The Hong Kong Racing Museum, located in the grandstand, tells the history of racing in the territory from those early colonial days through the present. It is free and unusually well curated for a sport-specific museum.

10

Star Ferry

You have arrived at the Star Ferry pier, and whether you are arriving here to cross the harbour or simply to stand at the edge of it, this is one of the great urban vantage points in the world. Victoria Harbour stretches in front of you, the towers of Kowloon on the far side rising against the hills of the New Territories behind them, and the water between carrying the constant traffic of ferries, container ships, sampans, police launches, and pleasure craft that makes Hong Kong's harbour one of the busiest in Asia.

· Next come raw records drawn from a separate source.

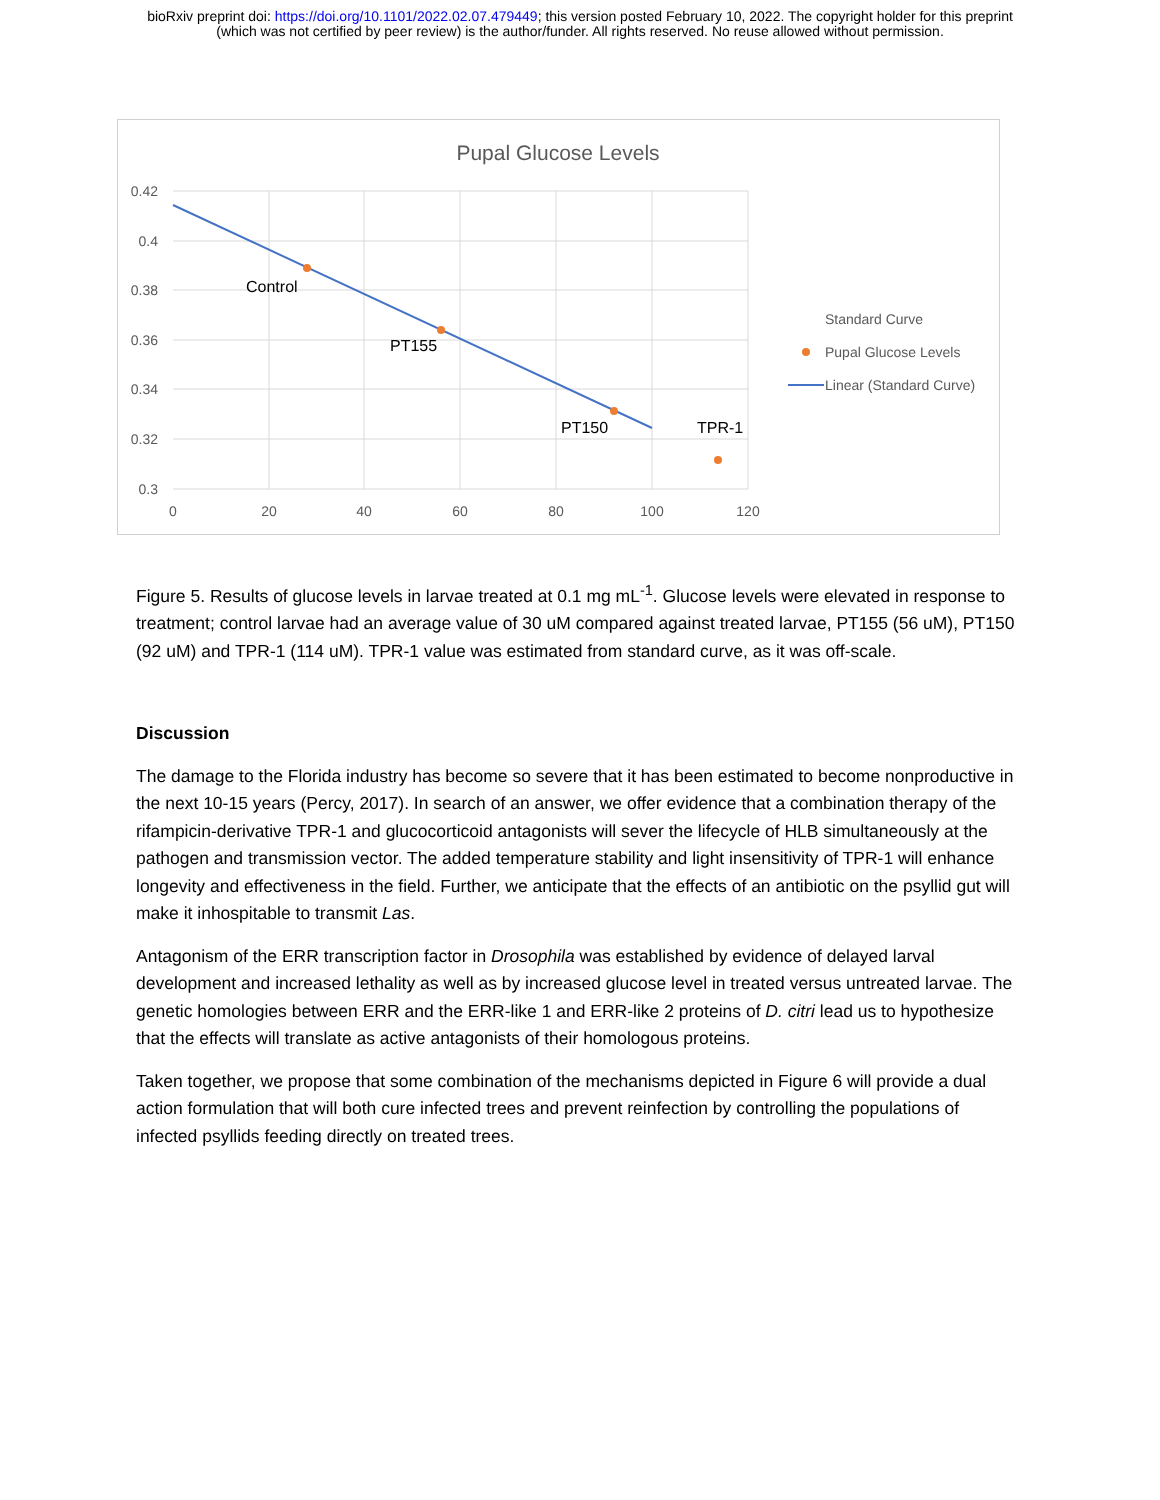bioRxiv preprint doi: https://doi.org/10.1101/2022.02.07.479449; this version posted February 10, 2022. The copyright holder for this preprint
(which was not certified by peer review) is the author/funder. All rights reserved. No reuse allowed without permission.
Pupal Glucose Levels
0.42
0.4
0.38
0.36
0.34
0.32
0.3
0
20
40
60
80
100
120
Control
PT155
PT150
TPR-1
Standard Curve
Pupal Glucose Levels
Linear (Standard Curve)
Figure 5. Results of glucose levels in larvae treated at 0.1 mg mL<sup>-1</sup>. Glucose levels were elevated in response to treatment; control larvae had an average value of 30 uM compared against treated larvae, PT155 (56 uM), PT150 (92 uM) and TPR-1 (114 uM). TPR-1 value was estimated from standard curve, as it was off-scale.
Discussion
The damage to the Florida industry has become so severe that it has been estimated to become nonproductive in the next 10-15 years (Percy, 2017). In search of an answer, we offer evidence that a combination therapy of the rifampicin-derivative TPR-1 and glucocorticoid antagonists will sever the lifecycle of HLB simultaneously at the pathogen and transmission vector. The added temperature stability and light insensitivity of TPR-1 will enhance longevity and effectiveness in the field. Further, we anticipate that the effects of an antibiotic on the psyllid gut will make it inhospitable to transmit Las.
Antagonism of the ERR transcription factor in Drosophila was established by evidence of delayed larval development and increased lethality as well as by increased glucose level in treated versus untreated larvae. The genetic homologies between ERR and the ERR-like 1 and ERR-like 2 proteins of D. citri lead us to hypothesize that the effects will translate as active antagonists of their homologous proteins.
Taken together, we propose that some combination of the mechanisms depicted in Figure 6 will provide a dual action formulation that will both cure infected trees and prevent reinfection by controlling the populations of infected psyllids feeding directly on treated trees.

The Star Ferry Company has been crossing Victoria Harbour since eighteen eighty-eight, when a single steam-powered vessel made the journey between Hong Kong Island and Kowloon. The current fleet of twelve vessels — painted in the company's signature green and white, some of the vessels dating to the nineteen fifties — makes the crossing in roughly eight minutes. For most of Hong Kong's history, the Star Ferry was the only practical way to cross the harbour; the Mass Transit Railway tunnel did not open until nineteen seventy-nine. Generations of Hongkongers crossed on these boats twice a day for their working lives.

Read more...

The fare is among the cheapest in the city and has been kept deliberately low for most of the company's history. The lower deck is slightly cheaper than the upper deck, and the seats are wooden, and they flip so that passengers always face the direction of travel. The crossing is short enough that you can stand at the front rail for the whole journey and watch the harbour approach and recede.

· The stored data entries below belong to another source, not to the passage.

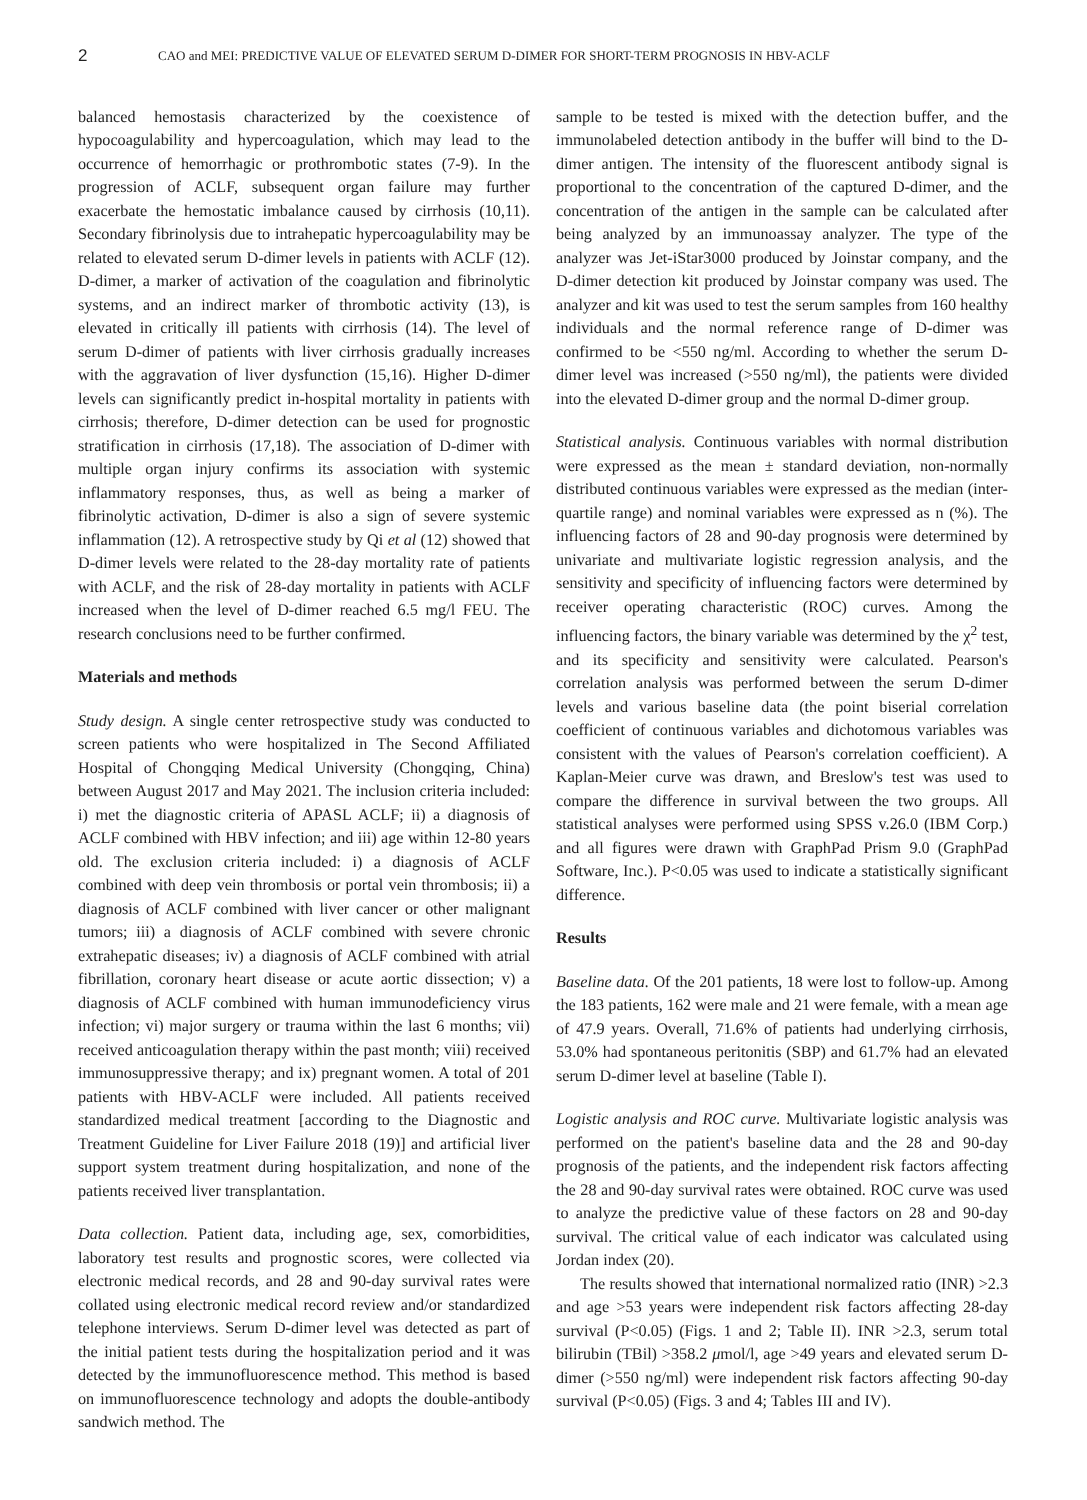2 CAO and MEI: PREDICTIVE VALUE OF ELEVATED SERUM D-DIMER FOR SHORT-TERM PROGNOSIS IN HBV-ACLF
balanced hemostasis characterized by the coexistence of hypocoagulability and hypercoagulation, which may lead to the occurrence of hemorrhagic or prothrombotic states (7-9). In the progression of ACLF, subsequent organ failure may further exacerbate the hemostatic imbalance caused by cirrhosis (10,11). Secondary fibrinolysis due to intrahepatic hypercoagulability may be related to elevated serum D-dimer levels in patients with ACLF (12). D-dimer, a marker of activation of the coagulation and fibrinolytic systems, and an indirect marker of thrombotic activity (13), is elevated in critically ill patients with cirrhosis (14). The level of serum D-dimer of patients with liver cirrhosis gradually increases with the aggravation of liver dysfunction (15,16). Higher D-dimer levels can significantly predict in-hospital mortality in patients with cirrhosis; therefore, D-dimer detection can be used for prognostic stratification in cirrhosis (17,18). The association of D-dimer with multiple organ injury confirms its association with systemic inflammatory responses, thus, as well as being a marker of fibrinolytic activation, D-dimer is also a sign of severe systemic inflammation (12). A retrospective study by Qi et al (12) showed that D-dimer levels were related to the 28-day mortality rate of patients with ACLF, and the risk of 28-day mortality in patients with ACLF increased when the level of D-dimer reached 6.5 mg/l FEU. The research conclusions need to be further confirmed.
Materials and methods
Study design. A single center retrospective study was conducted to screen patients who were hospitalized in The Second Affiliated Hospital of Chongqing Medical University (Chongqing, China) between August 2017 and May 2021. The inclusion criteria included: i) met the diagnostic criteria of APASL ACLF; ii) a diagnosis of ACLF combined with HBV infection; and iii) age within 12-80 years old. The exclusion criteria included: i) a diagnosis of ACLF combined with deep vein thrombosis or portal vein thrombosis; ii) a diagnosis of ACLF combined with liver cancer or other malignant tumors; iii) a diagnosis of ACLF combined with severe chronic extrahepatic diseases; iv) a diagnosis of ACLF combined with atrial fibrillation, coronary heart disease or acute aortic dissection; v) a diagnosis of ACLF combined with human immunodeficiency virus infection; vi) major surgery or trauma within the last 6 months; vii) received anticoagulation therapy within the past month; viii) received immunosuppressive therapy; and ix) pregnant women. A total of 201 patients with HBV-ACLF were included. All patients received standardized medical treatment [according to the Diagnostic and Treatment Guideline for Liver Failure 2018 (19)] and artificial liver support system treatment during hospitalization, and none of the patients received liver transplantation.
Data collection. Patient data, including age, sex, comorbidities, laboratory test results and prognostic scores, were collected via electronic medical records, and 28 and 90-day survival rates were collated using electronic medical record review and/or standardized telephone interviews. Serum D-dimer level was detected as part of the initial patient tests during the hospitalization period and it was detected by the immunofluorescence method. This method is based on immunofluorescence technology and adopts the double-antibody sandwich method. The
sample to be tested is mixed with the detection buffer, and the immunolabeled detection antibody in the buffer will bind to the D-dimer antigen. The intensity of the fluorescent antibody signal is proportional to the concentration of the captured D-dimer, and the concentration of the antigen in the sample can be calculated after being analyzed by an immunoassay analyzer. The type of the analyzer was Jet-iStar3000 produced by Joinstar company, and the D-dimer detection kit produced by Joinstar company was used. The analyzer and kit was used to test the serum samples from 160 healthy individuals and the normal reference range of D-dimer was confirmed to be <550 ng/ml. According to whether the serum D-dimer level was increased (>550 ng/ml), the patients were divided into the elevated D-dimer group and the normal D-dimer group.
Statistical analysis. Continuous variables with normal distribution were expressed as the mean ± standard deviation, non-normally distributed continuous variables were expressed as the median (inter-quartile range) and nominal variables were expressed as n (%). The influencing factors of 28 and 90-day prognosis were determined by univariate and multivariate logistic regression analysis, and the sensitivity and specificity of influencing factors were determined by receiver operating characteristic (ROC) curves. Among the influencing factors, the binary variable was determined by the χ<sup>2</sup> test, and its specificity and sensitivity were calculated. Pearson's correlation analysis was performed between the serum D-dimer levels and various baseline data (the point biserial correlation coefficient of continuous variables and dichotomous variables was consistent with the values of Pearson's correlation coefficient). A Kaplan-Meier curve was drawn, and Breslow's test was used to compare the difference in survival between the two groups. All statistical analyses were performed using SPSS v.26.0 (IBM Corp.) and all figures were drawn with GraphPad Prism 9.0 (GraphPad Software, Inc.). P<0.05 was used to indicate a statistically significant difference.
Results
Baseline data. Of the 201 patients, 18 were lost to follow-up. Among the 183 patients, 162 were male and 21 were female, with a mean age of 47.9 years. Overall, 71.6% of patients had underlying cirrhosis, 53.0% had spontaneous peritonitis (SBP) and 61.7% had an elevated serum D-dimer level at baseline (Table I).
Logistic analysis and ROC curve. Multivariate logistic analysis was performed on the patient's baseline data and the 28 and 90-day prognosis of the patients, and the independent risk factors affecting the 28 and 90-day survival rates were obtained. ROC curve was used to analyze the predictive value of these factors on 28 and 90-day survival. The critical value of each indicator was calculated using Jordan index (20).
The results showed that international normalized ratio (INR) >2.3 and age >53 years were independent risk factors affecting 28-day survival (P<0.05) (Figs. 1 and 2; Table II). INR >2.3, serum total bilirubin (TBil) >358.2 μmol/l, age >49 years and elevated serum D-dimer (>550 ng/ml) were independent risk factors affecting 90-day survival (P<0.05) (Figs. 3 and 4; Tables III and IV).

In two thousand and six, the colonial-era Edinburgh Place ferry terminal on Hong Kong Island was demolished as part of a reclamation and development project. The terminal was not architecturally distinguished, but it had been a fixture of the waterfront for decades, and its demolition sparked protests that became a turning point in how Hong Kong thought about heritage conservation. The protests did not save the terminal, but they demonstrated that Hongkongers were willing to mobilise around the idea that the city's physical history had value beyond its development potential. The heritage conversation that followed was one of the most consequential civic debates of the early two thousands in Hong Kong.

The night crossing is the reason people return to the Star Ferry again and again. As the vessel leaves the pier and turns into the harbour, the city arranges itself on both sides: the Hong Kong Island skyline behind you, the Kowloon skyline ahead. The towers are lit from within and reflected in the black water below. The scale of what has been built here in roughly a hundred and fifty years, on a steep hillside island and a narrow peninsula of mainland, under extraordinary geopolitical pressure and with very little flat land, is most apparent from the middle of the water. This is the view that explains Hong Kong better than any building or neighbourhood walk can: a city that built upward because it had no other direction left.